- **DATA RECORDS**
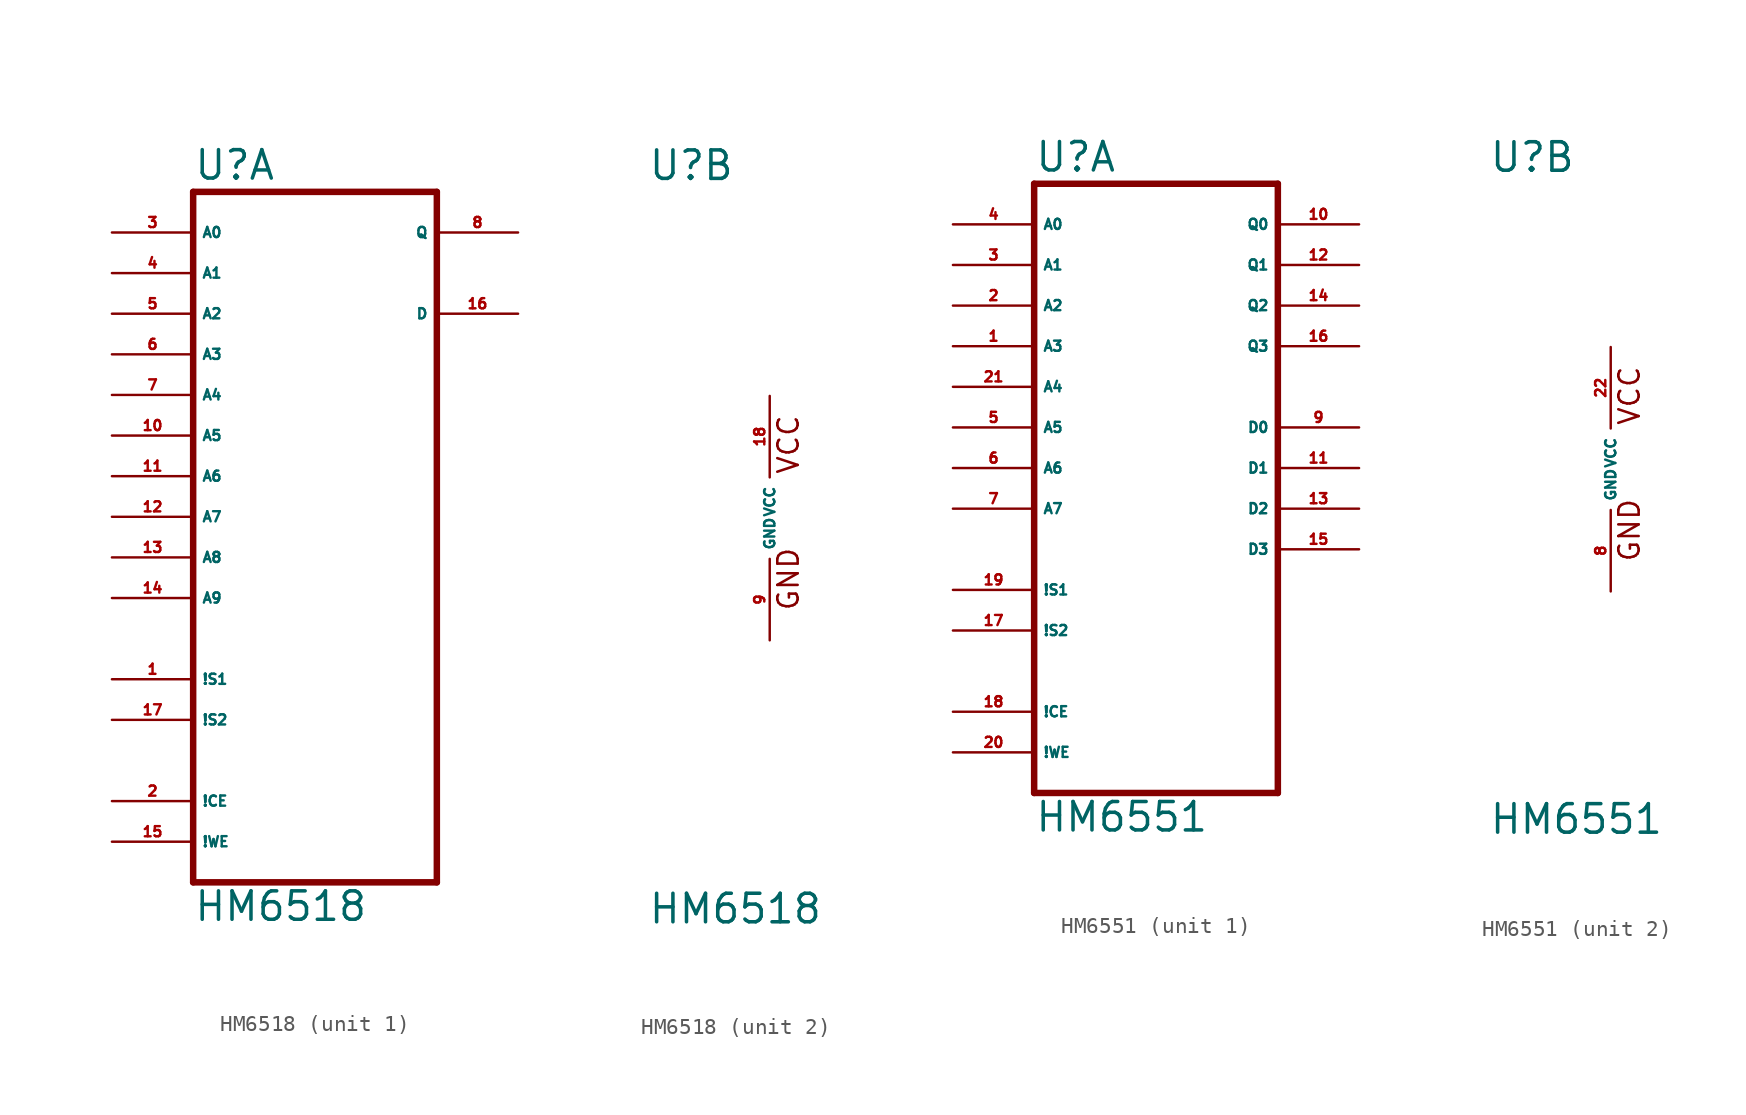
<source format=kicad_sym>
(kicad_symbol_lib
  (version 20220914)
  (generator Eagle2Kicad)
  (symbol "HM6518"
    (property "Reference" "U"
      (at -7.62 20.955 0)
      (effects (font (size 1.778 1.778) (thickness 0.22)) (justify left bottom)))
    (property "Value" "HM6518"
      (at -7.62 -25.4 0)
      (effects (font (size 1.778 1.778) (thickness 0.22)) (justify left bottom)))
    (symbol "HM6518_1_0"
      (polyline (pts (xy -7.62 -22.86) (xy 7.62 -22.86)) (stroke (width 0.406) (type default)) (fill (type none)))
      (polyline (pts (xy 7.62 -22.86) (xy 7.62 20.32)) (stroke (width 0.406) (type default)) (fill (type none)))
      (polyline (pts (xy 7.62 20.32) (xy -7.62 20.32)) (stroke (width 0.406) (type default)) (fill (type none)))
      (polyline (pts (xy -7.62 20.32) (xy -7.62 -22.86)) (stroke (width 0.406) (type default)) (fill (type none)))
      (pin input line (at -12.7 -10.16 0) (length 5.08) (name "!S1" (effects (font (size 0.635 0.635) (thickness 0.08)) (justify left bottom))) (number "1" (effects (font (size 0.635 0.635) (thickness 0.08)) (justify left bottom))))
      (pin input line (at -12.7 -17.78 0) (length 5.08) (name "!CE" (effects (font (size 0.635 0.635) (thickness 0.08)) (justify left bottom))) (number "2" (effects (font (size 0.635 0.635) (thickness 0.08)) (justify left bottom))))
      (pin input line (at -12.7 17.78 0) (length 5.08) (name "A0" (effects (font (size 0.635 0.635) (thickness 0.08)) (justify left bottom))) (number "3" (effects (font (size 0.635 0.635) (thickness 0.08)) (justify left bottom))))
      (pin input line (at -12.7 15.24 0) (length 5.08) (name "A1" (effects (font (size 0.635 0.635) (thickness 0.08)) (justify left bottom))) (number "4" (effects (font (size 0.635 0.635) (thickness 0.08)) (justify left bottom))))
      (pin input line (at -12.7 12.7 0) (length 5.08) (name "A2" (effects (font (size 0.635 0.635) (thickness 0.08)) (justify left bottom))) (number "5" (effects (font (size 0.635 0.635) (thickness 0.08)) (justify left bottom))))
      (pin input line (at -12.7 10.16 0) (length 5.08) (name "A3" (effects (font (size 0.635 0.635) (thickness 0.08)) (justify left bottom))) (number "6" (effects (font (size 0.635 0.635) (thickness 0.08)) (justify left bottom))))
      (pin input line (at -12.7 7.62 0) (length 5.08) (name "A4" (effects (font (size 0.635 0.635) (thickness 0.08)) (justify left bottom))) (number "7" (effects (font (size 0.635 0.635) (thickness 0.08)) (justify left bottom))))
      (pin tri_state line (at 12.7 17.78 180) (length 5.08) (name "Q" (effects (font (size 0.635 0.635) (thickness 0.08)) (justify left bottom))) (number "8" (effects (font (size 0.635 0.635) (thickness 0.08)) (justify left bottom))))
      (pin input line (at -12.7 5.08 0) (length 5.08) (name "A5" (effects (font (size 0.635 0.635) (thickness 0.08)) (justify left bottom))) (number "10" (effects (font (size 0.635 0.635) (thickness 0.08)) (justify left bottom))))
      (pin input line (at -12.7 2.54 0) (length 5.08) (name "A6" (effects (font (size 0.635 0.635) (thickness 0.08)) (justify left bottom))) (number "11" (effects (font (size 0.635 0.635) (thickness 0.08)) (justify left bottom))))
      (pin input line (at -12.7 0 0) (length 5.08) (name "A7" (effects (font (size 0.635 0.635) (thickness 0.08)) (justify left bottom))) (number "12" (effects (font (size 0.635 0.635) (thickness 0.08)) (justify left bottom))))
      (pin input line (at -12.7 -2.54 0) (length 5.08) (name "A8" (effects (font (size 0.635 0.635) (thickness 0.08)) (justify left bottom))) (number "13" (effects (font (size 0.635 0.635) (thickness 0.08)) (justify left bottom))))
      (pin input line (at -12.7 -5.08 0) (length 5.08) (name "A9" (effects (font (size 0.635 0.635) (thickness 0.08)) (justify left bottom))) (number "14" (effects (font (size 0.635 0.635) (thickness 0.08)) (justify left bottom))))
      (pin input line (at -12.7 -20.32 0) (length 5.08) (name "!WE" (effects (font (size 0.635 0.635) (thickness 0.08)) (justify left bottom))) (number "15" (effects (font (size 0.635 0.635) (thickness 0.08)) (justify left bottom))))
      (pin input line (at 12.7 12.7 180) (length 5.08) (name "D" (effects (font (size 0.635 0.635) (thickness 0.08)) (justify left bottom))) (number "16" (effects (font (size 0.635 0.635) (thickness 0.08)) (justify left bottom))))
      (pin input line (at -12.7 -12.7 0) (length 5.08) (name "!S2" (effects (font (size 0.635 0.635) (thickness 0.08)) (justify left bottom))) (number "17" (effects (font (size 0.635 0.635) (thickness 0.08)) (justify left bottom)))))
    (symbol "HM6518_2_0"
      (text "GND" (at 1.905 -5.842 900) (effects (font (size 1.27 1.27) (thickness 0.16)) (justify left bottom)))
      (text "VCC" (at 1.905 2.667 900) (effects (font (size 1.27 1.27) (thickness 0.16)) (justify left bottom)))
      (pin unspecified line (at 0 -7.62 90) (length 5.08) (name "GND" (effects (font (size 0.635 0.635) (thickness 0.08)) (justify left bottom))) (number "9" (effects (font (size 0.635 0.635) (thickness 0.08)) (justify left bottom))))
      (pin unspecified line (at 0 7.62 270) (length 5.08) (name "VCC" (effects (font (size 0.635 0.635) (thickness 0.08)) (justify left bottom))) (number "18" (effects (font (size 0.635 0.635) (thickness 0.08)) (justify left bottom))))))
  (symbol "HM6551"
    (property "Reference" "U"
      (at -7.62 18.415 0)
      (effects (font (size 1.778 1.778) (thickness 0.22)) (justify left bottom)))
    (property "Value" "HM6551"
      (at -7.62 -22.86 0)
      (effects (font (size 1.778 1.778) (thickness 0.22)) (justify left bottom)))
    (symbol "HM6551_1_0"
      (polyline (pts (xy -7.62 -20.32) (xy 7.62 -20.32)) (stroke (width 0.406) (type default)) (fill (type none)))
      (polyline (pts (xy 7.62 -20.32) (xy 7.62 17.78)) (stroke (width 0.406) (type default)) (fill (type none)))
      (polyline (pts (xy 7.62 17.78) (xy -7.62 17.78)) (stroke (width 0.406) (type default)) (fill (type none)))
      (polyline (pts (xy -7.62 17.78) (xy -7.62 -20.32)) (stroke (width 0.406) (type default)) (fill (type none)))
      (pin input line (at -12.7 7.62 0) (length 5.08) (name "A3" (effects (font (size 0.635 0.635) (thickness 0.08)) (justify left bottom))) (number "1" (effects (font (size 0.635 0.635) (thickness 0.08)) (justify left bottom))))
      (pin input line (at -12.7 10.16 0) (length 5.08) (name "A2" (effects (font (size 0.635 0.635) (thickness 0.08)) (justify left bottom))) (number "2" (effects (font (size 0.635 0.635) (thickness 0.08)) (justify left bottom))))
      (pin input line (at -12.7 12.7 0) (length 5.08) (name "A1" (effects (font (size 0.635 0.635) (thickness 0.08)) (justify left bottom))) (number "3" (effects (font (size 0.635 0.635) (thickness 0.08)) (justify left bottom))))
      (pin input line (at -12.7 15.24 0) (length 5.08) (name "A0" (effects (font (size 0.635 0.635) (thickness 0.08)) (justify left bottom))) (number "4" (effects (font (size 0.635 0.635) (thickness 0.08)) (justify left bottom))))
      (pin input line (at -12.7 2.54 0) (length 5.08) (name "A5" (effects (font (size 0.635 0.635) (thickness 0.08)) (justify left bottom))) (number "5" (effects (font (size 0.635 0.635) (thickness 0.08)) (justify left bottom))))
      (pin input line (at -12.7 0 0) (length 5.08) (name "A6" (effects (font (size 0.635 0.635) (thickness 0.08)) (justify left bottom))) (number "6" (effects (font (size 0.635 0.635) (thickness 0.08)) (justify left bottom))))
      (pin input line (at -12.7 -2.54 0) (length 5.08) (name "A7" (effects (font (size 0.635 0.635) (thickness 0.08)) (justify left bottom))) (number "7" (effects (font (size 0.635 0.635) (thickness 0.08)) (justify left bottom))))
      (pin input line (at 12.7 2.54 180) (length 5.08) (name "D0" (effects (font (size 0.635 0.635) (thickness 0.08)) (justify left bottom))) (number "9" (effects (font (size 0.635 0.635) (thickness 0.08)) (justify left bottom))))
      (pin tri_state line (at 12.7 15.24 180) (length 5.08) (name "Q0" (effects (font (size 0.635 0.635) (thickness 0.08)) (justify left bottom))) (number "10" (effects (font (size 0.635 0.635) (thickness 0.08)) (justify left bottom))))
      (pin input line (at 12.7 0 180) (length 5.08) (name "D1" (effects (font (size 0.635 0.635) (thickness 0.08)) (justify left bottom))) (number "11" (effects (font (size 0.635 0.635) (thickness 0.08)) (justify left bottom))))
      (pin tri_state line (at 12.7 12.7 180) (length 5.08) (name "Q1" (effects (font (size 0.635 0.635) (thickness 0.08)) (justify left bottom))) (number "12" (effects (font (size 0.635 0.635) (thickness 0.08)) (justify left bottom))))
      (pin input line (at 12.7 -2.54 180) (length 5.08) (name "D2" (effects (font (size 0.635 0.635) (thickness 0.08)) (justify left bottom))) (number "13" (effects (font (size 0.635 0.635) (thickness 0.08)) (justify left bottom))))
      (pin tri_state line (at 12.7 10.16 180) (length 5.08) (name "Q2" (effects (font (size 0.635 0.635) (thickness 0.08)) (justify left bottom))) (number "14" (effects (font (size 0.635 0.635) (thickness 0.08)) (justify left bottom))))
      (pin input line (at 12.7 -5.08 180) (length 5.08) (name "D3" (effects (font (size 0.635 0.635) (thickness 0.08)) (justify left bottom))) (number "15" (effects (font (size 0.635 0.635) (thickness 0.08)) (justify left bottom))))
      (pin tri_state line (at 12.7 7.62 180) (length 5.08) (name "Q3" (effects (font (size 0.635 0.635) (thickness 0.08)) (justify left bottom))) (number "16" (effects (font (size 0.635 0.635) (thickness 0.08)) (justify left bottom))))
      (pin input line (at -12.7 -10.16 0) (length 5.08) (name "!S2" (effects (font (size 0.635 0.635) (thickness 0.08)) (justify left bottom))) (number "17" (effects (font (size 0.635 0.635) (thickness 0.08)) (justify left bottom))))
      (pin input line (at -12.7 -15.24 0) (length 5.08) (name "!CE" (effects (font (size 0.635 0.635) (thickness 0.08)) (justify left bottom))) (number "18" (effects (font (size 0.635 0.635) (thickness 0.08)) (justify left bottom))))
      (pin input line (at -12.7 -7.62 0) (length 5.08) (name "!S1" (effects (font (size 0.635 0.635) (thickness 0.08)) (justify left bottom))) (number "19" (effects (font (size 0.635 0.635) (thickness 0.08)) (justify left bottom))))
      (pin input line (at -12.7 -17.78 0) (length 5.08) (name "!WE" (effects (font (size 0.635 0.635) (thickness 0.08)) (justify left bottom))) (number "20" (effects (font (size 0.635 0.635) (thickness 0.08)) (justify left bottom))))
      (pin input line (at -12.7 5.08 0) (length 5.08) (name "A4" (effects (font (size 0.635 0.635) (thickness 0.08)) (justify left bottom))) (number "21" (effects (font (size 0.635 0.635) (thickness 0.08)) (justify left bottom)))))
    (symbol "HM6551_2_0"
      (text "GND" (at 1.905 -5.842 900) (effects (font (size 1.27 1.27) (thickness 0.16)) (justify left bottom)))
      (text "VCC" (at 1.905 2.667 900) (effects (font (size 1.27 1.27) (thickness 0.16)) (justify left bottom)))
      (pin unspecified line (at 0 -7.62 90) (length 5.08) (name "GND" (effects (font (size 0.635 0.635) (thickness 0.08)) (justify left bottom))) (number "8" (effects (font (size 0.635 0.635) (thickness 0.08)) (justify left bottom))))
      (pin unspecified line (at 0 7.62 270) (length 5.08) (name "VCC" (effects (font (size 0.635 0.635) (thickness 0.08)) (justify left bottom))) (number "22" (effects (font (size 0.635 0.635) (thickness 0.08)) (justify left bottom)))))))
</source>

- **WHAT YOU ARE ASKED TO DO**
Return, word for word, each line from the one that contains "(justify left bottom)))))))" through the end of the listing above.

- **COMPLETED EXERCISE**
      (pin unspecified line (at 0 7.62 270) (length 5.08) (name "VCC" (effects (font (size 0.635 0.635) (thickness 0.08)) (justify left bottom))) (number "22" (effects (font (size 0.635 0.635) (thickness 0.08)) (justify left bottom)))))))
</source>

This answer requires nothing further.